### REQUIREMENTS:
In the issue thread below, what problem with some records does the text say breaks deposit?

### SOURCE EXTRACT:
▼

CERNDocumentServer / cds-videos

Access articles, reports and multimedia content in HEP
https://videos.cern.ch
GNU General Public License v2.0
16 stars 34 forks source link

Fix wrong keywords for same records #1719

Open ntarocco opened 6 years ago

ntarocco commented 6 years ago

Some records have keywords without name, for example:

"keywords": [
{
"name": "SPS",
"source": "CERN"
},
{
"name": "surveyors",
"source": "CERN"
},
{
"name": "tunnelling machine",
"source": "CERN"
},
{
"name": "magnet",
"source": "CERN"
},
{
"source": "CERN"
}
],

Some records have authors with empty value, this breaks deposit:

"contributors": [
{
"name": "Audiovideo Service",
"role": "Producer"
},
{
"name": "",
"role": "Director"
}
],
kpsherva commented 6 years ago

I would like to request the review for the production script below:

# -*- coding: utf-8 -*-

from __future__ import absolute_import, print_function

import logging
import sqlalchemy

from invenio_db import db
from invenio_indexer.api import RecordIndexer
from invenio_records.api import Record
from invenio_records.models import RecordMetadata

logger = logging.getLogger('fix_blank_fields')

▲

### RECORDED DATA:
▼

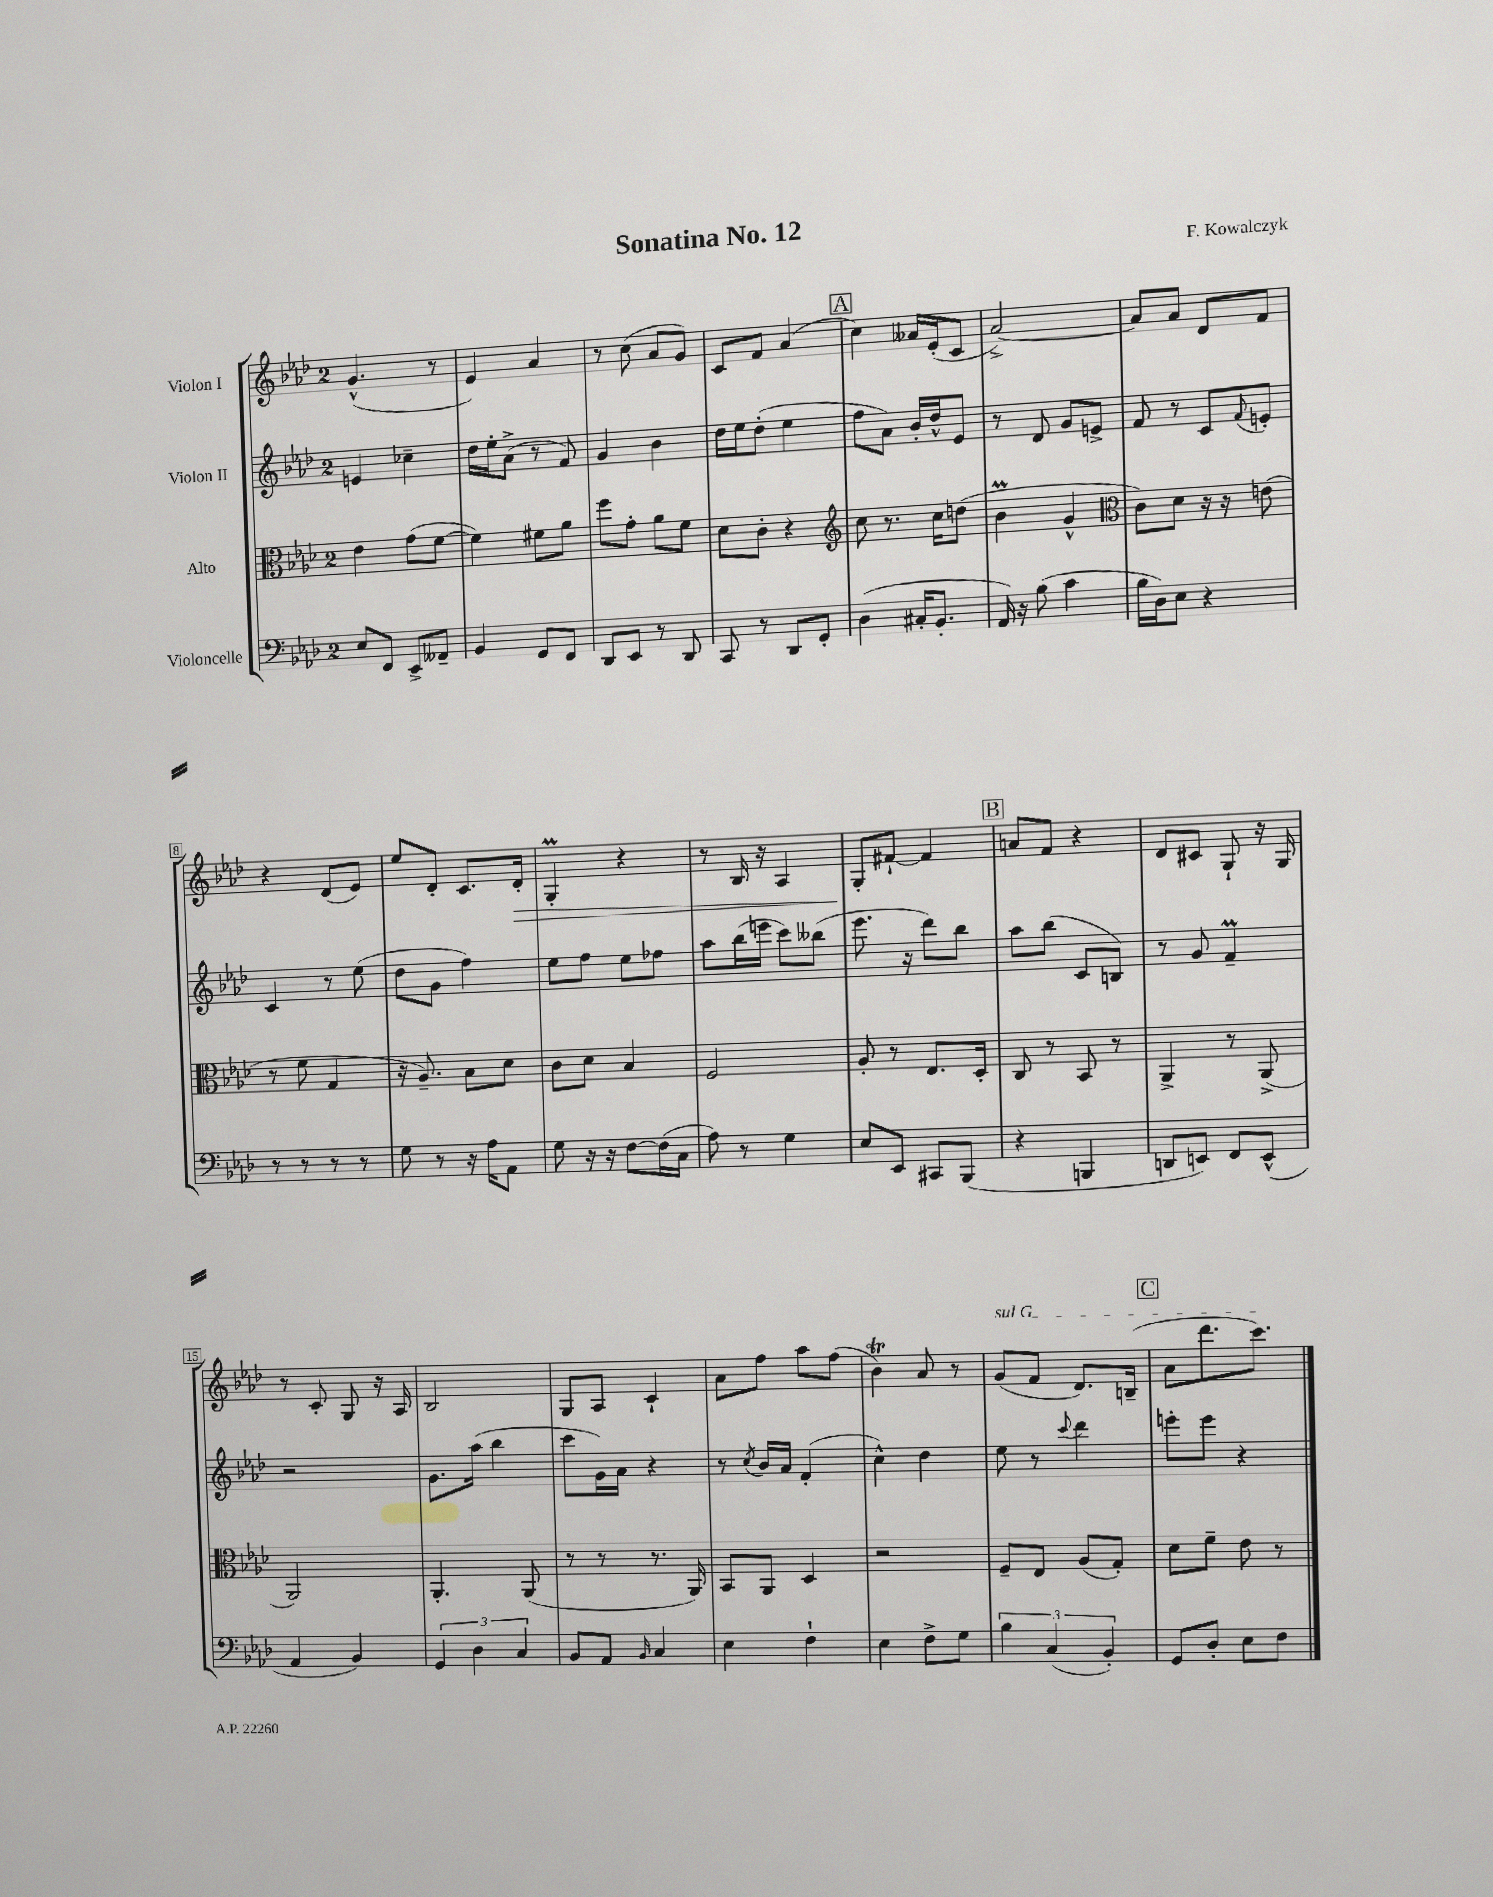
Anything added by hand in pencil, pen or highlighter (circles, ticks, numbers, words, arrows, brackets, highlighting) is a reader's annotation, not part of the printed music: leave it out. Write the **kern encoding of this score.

▲

### FULL SOLUTION:
Some records have authors with an empty value.